The bears remained in full control of State Street's share price throughout most of 2018, with the stock falling over 40% between February and December. Over the past four months, an inverse head and shoulders pattern has formed, indicating that a bottom may be in place. If the price breaks above the pattern's neckline at $75, look for a move up to $80, where the stock may consolidate as it approaches a long-term downtrend line and the 200-day simple moving average (SMA).
T. Rowe Price Group, Inc. (TROW)
With a market cap of $22.96 billion, T. Rowe Price Group, Inc. (TROW) offers asset management services to institutional and individual investors in the United States and globally. The company, which controls $962 billion in AUM, recently lifted its quarterly dividend from 70 cents to 76 cents, a jump of 8.6%. As of Feb. 26, 2019, the stock trades at $98.11 – toward the low end of its 52-week range between $84.59 and $127.43. Although the stock is up 6.27% YTD, it is underperforming the asset management industry average by 8% over the same period.
Like State Street, an inverse head and shoulders pattern has formed on T. Rowe's chart between October and February. A close above the bottoming pattern's neckline on above-average volume at the $100 level could trigger an impulse wave move to the next significant resistance area at $105, where the price finds resistance from the 200-day SMA and a horizontal line stretching back across last year's price action. A push through $106 could see the bulls run the stock to the June 2018 swing high.
Jefferies Financial Group Inc. (JEF)
Headquartered in New York and founded in 1968, Jefferies Financial Group Inc. (JEF) engages in asset management, investment banking, capital markets and commercial mortgage banking.
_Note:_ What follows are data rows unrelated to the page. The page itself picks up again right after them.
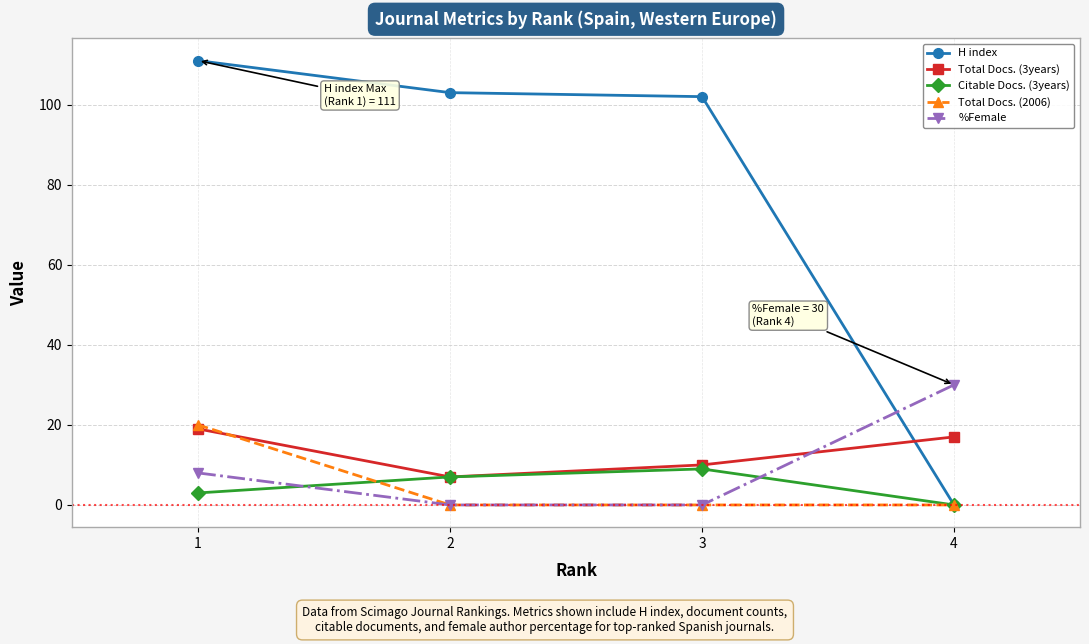

How many positive values does the H index series have?

3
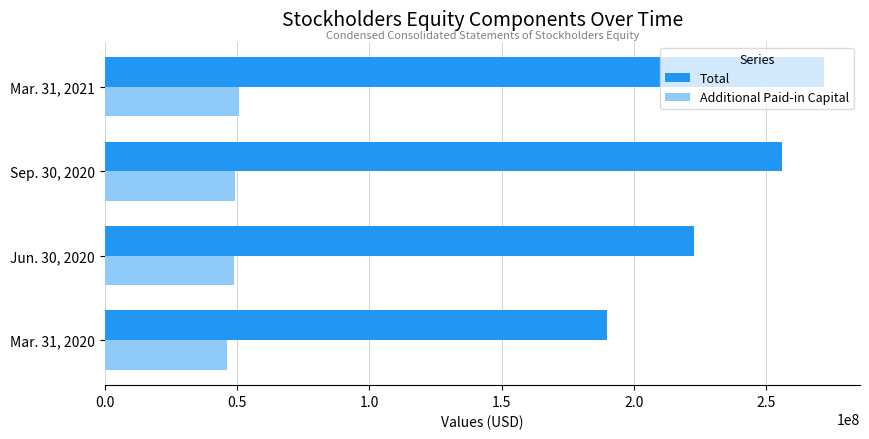

Where is Total nearest to the value 230790052?

Jun. 30, 2020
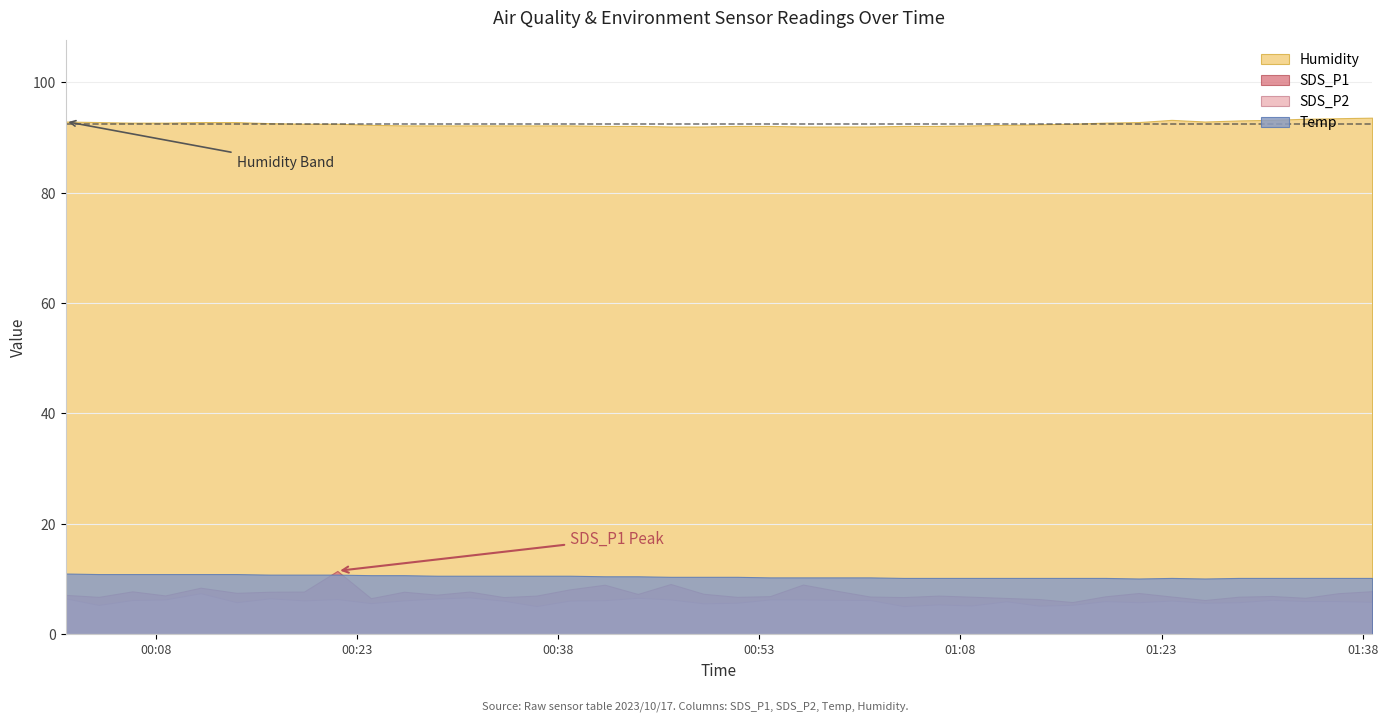

Where is the first local maximum for Humidity?

2023/10/17 01:23:45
The company recently announced that it plans to acquire the balance of HomeFed Corporation (HOFD), a property developer and owner of real estate primarily in California and New York, in which it already has a 70.1% stake. Jefferies stock, with a $6.13 billion market cap, has a YTD return of 17.60% YTD as of Feb. 26, 2019, making it the top performer on the three stocks discussed. Investors receive a 2.47% dividend yield.
Jefferies share price plunged 20% in the December stock market rout but has pared most of that loss in the first two months of 2019. The relative strength index (RSI) shows a neutral reading of 50.0, indicating that the price has plenty of room to make an upside push before consolidating. Traders should watch for a breakout above a seven-month downtrend line and the 200-day SMA. A breach of this level could see the stock advance to $24.60, where it's likely to encounter resistance from the upper trendline of a six-month trading range that formed between February and July last year.